Namen verraten die Hoffnungen, Vorstellungen, Projektionen von Vätern und Müttern, folgen Trends und deuten auf die Herkunft ihrer Träger hin.
Für Juden sind mit der Namensgebung eines Kindes viele Entscheidungen verbunden: Soll der Name die Zugehörigkeit unterstreichen, nur für andere Juden kenntlich sein, oder gerade nicht? Ist er geläufig in der Sprache des Landes, aus dem eine Familie kam oder in das ein Kind geboren wird?

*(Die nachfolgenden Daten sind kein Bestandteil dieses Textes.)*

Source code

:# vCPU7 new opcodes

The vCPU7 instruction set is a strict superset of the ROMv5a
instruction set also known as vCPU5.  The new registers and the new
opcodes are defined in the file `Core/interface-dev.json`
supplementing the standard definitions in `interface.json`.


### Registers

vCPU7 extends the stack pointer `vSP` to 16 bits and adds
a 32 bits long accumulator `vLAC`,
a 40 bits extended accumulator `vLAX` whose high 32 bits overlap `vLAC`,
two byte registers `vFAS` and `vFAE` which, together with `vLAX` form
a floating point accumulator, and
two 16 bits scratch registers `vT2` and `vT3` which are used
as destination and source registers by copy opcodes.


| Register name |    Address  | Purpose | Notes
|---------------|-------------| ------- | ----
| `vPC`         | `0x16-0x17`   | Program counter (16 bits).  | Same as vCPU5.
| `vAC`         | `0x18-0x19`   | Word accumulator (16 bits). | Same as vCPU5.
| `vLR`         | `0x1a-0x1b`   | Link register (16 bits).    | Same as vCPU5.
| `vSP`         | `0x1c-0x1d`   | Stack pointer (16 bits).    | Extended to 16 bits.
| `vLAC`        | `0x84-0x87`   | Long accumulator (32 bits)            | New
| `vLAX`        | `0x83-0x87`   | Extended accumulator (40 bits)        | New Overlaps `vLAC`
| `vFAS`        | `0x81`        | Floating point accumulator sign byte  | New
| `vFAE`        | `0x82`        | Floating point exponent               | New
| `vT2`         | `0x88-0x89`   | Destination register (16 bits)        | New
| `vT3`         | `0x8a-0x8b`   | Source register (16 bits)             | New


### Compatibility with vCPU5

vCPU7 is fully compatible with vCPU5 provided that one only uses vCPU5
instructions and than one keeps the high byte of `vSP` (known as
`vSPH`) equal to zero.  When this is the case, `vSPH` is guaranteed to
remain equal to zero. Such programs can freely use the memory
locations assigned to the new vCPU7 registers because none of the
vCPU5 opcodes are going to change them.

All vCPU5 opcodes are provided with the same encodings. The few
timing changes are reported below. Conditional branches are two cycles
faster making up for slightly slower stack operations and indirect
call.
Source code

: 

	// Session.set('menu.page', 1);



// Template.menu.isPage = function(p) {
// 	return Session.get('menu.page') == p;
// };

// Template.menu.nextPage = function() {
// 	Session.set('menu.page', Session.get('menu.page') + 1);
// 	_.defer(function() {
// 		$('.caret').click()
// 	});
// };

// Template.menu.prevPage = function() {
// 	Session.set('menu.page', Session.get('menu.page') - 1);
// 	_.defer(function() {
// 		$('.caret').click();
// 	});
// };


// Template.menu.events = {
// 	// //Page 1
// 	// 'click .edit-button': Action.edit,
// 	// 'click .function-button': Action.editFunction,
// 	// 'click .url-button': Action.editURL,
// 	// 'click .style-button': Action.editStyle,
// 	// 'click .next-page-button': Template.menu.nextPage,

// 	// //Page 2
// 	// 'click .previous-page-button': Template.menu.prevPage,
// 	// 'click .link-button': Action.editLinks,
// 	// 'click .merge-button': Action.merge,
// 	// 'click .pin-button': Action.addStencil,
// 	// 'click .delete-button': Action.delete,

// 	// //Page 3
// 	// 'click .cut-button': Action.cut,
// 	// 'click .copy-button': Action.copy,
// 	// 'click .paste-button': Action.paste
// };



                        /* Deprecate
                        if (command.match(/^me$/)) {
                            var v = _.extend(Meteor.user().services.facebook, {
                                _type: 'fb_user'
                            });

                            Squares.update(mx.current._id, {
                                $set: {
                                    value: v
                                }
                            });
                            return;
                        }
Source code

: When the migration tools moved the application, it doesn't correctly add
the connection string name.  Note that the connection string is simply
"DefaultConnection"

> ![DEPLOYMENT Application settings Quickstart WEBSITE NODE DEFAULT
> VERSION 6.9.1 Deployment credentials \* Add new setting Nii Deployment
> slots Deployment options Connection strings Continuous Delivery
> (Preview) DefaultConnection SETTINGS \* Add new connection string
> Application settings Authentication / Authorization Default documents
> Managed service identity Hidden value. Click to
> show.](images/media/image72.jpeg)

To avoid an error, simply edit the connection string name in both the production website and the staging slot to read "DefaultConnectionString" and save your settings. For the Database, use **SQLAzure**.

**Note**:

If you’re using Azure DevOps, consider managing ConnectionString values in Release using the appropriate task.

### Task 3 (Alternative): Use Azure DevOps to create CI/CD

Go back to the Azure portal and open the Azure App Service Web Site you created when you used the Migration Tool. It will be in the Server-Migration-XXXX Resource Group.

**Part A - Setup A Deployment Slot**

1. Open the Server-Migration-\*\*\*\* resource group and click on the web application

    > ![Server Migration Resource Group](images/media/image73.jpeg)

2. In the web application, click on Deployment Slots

Welche Übersetzungen hat er erlebt? An wen soll er erinnern? Kolleginnen und Kollegen sowie Freundinnen und Freunde des Jüdischen Museums Berlin teilen in diesem Blog ihre Gedanken zu diesen und anderen Fragen mit.
Naomi
Mein Name bedeutet »angenehm« auf Hebräisch, und angenehm war er in Nordamerika Mitte der 70er Jahre tatsächlich: angenehm normal. Naomi war weder einer der Modenamen wie Jennifer, Amy, Melissa und Heather, noch war er so außergewöhnlich wie die Namen anderer Flower-Power-Kinder dieser Zeit wie Blossom, Charisma, Summer oder Echo.
Mit seinem Bezug zur alttestamentarischen Geschichte von Rut und Noomi ist mein Name beliebt unter jüdischen Eltern. Zu meinen Namensvetterinnen gehören beispielsweise die jüdischen Sozialkritikerinnen Naomi Klein (1970) und Naomi Wolf (1962). Es gibt aber auch nicht-jüdische Naomis wie die Schauspielerinnen Naomi Watts (1968) und Naomie Harris (1976). Wie ich sind viele Naomis ebenfalls Sommerbabys, da die Geschichte von Rut und Noomi zu Schawuot, einem Feiertag im Sommer, gelesen wird, und es jüdischem Brauch entspricht, Kinder nach den Figuren der biblischen Geschichten zu benennen, die zum Zeitpunkt der Geburt gelesen werden.
In den 1980er Jahren zogen meine Familie und ich nach Berlin. Anders als in Toronto war mein Name dort, in dieser insularen Enklave vor der Wende, praktisch unbekannt. Noch dazu klang er mit seiner ungewöhnlichen Kombination von Vokalen ganz anders als geläufige Namen wie Nicole, Stephanie, Kathrin und Claudia. Einmal fragte mich ein Junge, dem die Aussprache meines Namens schwer fiel, ob ich nach den Maoam-Bonbons benannt worden sei.
Das Ansehen meines Namens änderte sich 1988 schlagartig. In jenem Jahr wurde ein achtzehnjähriges Model afrikanisch-jamaikanisch-chinesischen Ursprungs namens Naomi Campbell auch in Deutschland über Zeitschriftenartikel, Modewerbung und Interviews bekannt. Plötzlich, von einem Tag auf den anderen, stand mein Name für die Gauguin‘sche Exotik, die sie verkörperte.
Zuerst machte mir Naomi Campbell das Leben leichter. Ich habe meinen Namen seitdem nie wieder buchstabieren müssen. Doch schon bald ergaben sich dank des Topmodels neue Komplikationen: Allein durch den Klang und die Schreibweise meines Namens erweckte ich das Interesse von Leuten mit Hang zur Xenophilie, die jedoch beim Anblick meiner blassen Haut deutlich enttäuscht wirkten.
Naomi Lubrich, Medien
Interessant zu lesen, macht neugierig auf die Rezeption des Nachnamens ;) Ich fand meinen in anderen Ländern extrem normalen Vornamen immer blöd, weil er so auffällig war und weil er mir später dann in bemerkenswerten Kontexten begegnete: Rosa hießen in der Literatur, die wir in Deutsch gelesen haben (Schiller und Ähnliche) immer die Dienstmädchen oder die zwielichtigen Gestalten, die mehr oder weniger offen Huren waren. Andererseits hatte ich eine Lehrerin, die mich oft als Rosi drannahm, weil das so in ihrem Kopf zementiert weil in Bayern normal sei. Rosa Luxemburg, die ein, zwei Jahre später im Unterricht auftauchte, beruhigte mich dann etwas. Lustigerweise wurde ich immer wieder mal gefragt, ob meine Eltern mich nach ihr benannt hätten – denen bestimmt nichts ferner lag… Was gibt es denn zu „Rosa“ und jüdischen Bezügen zu sagen?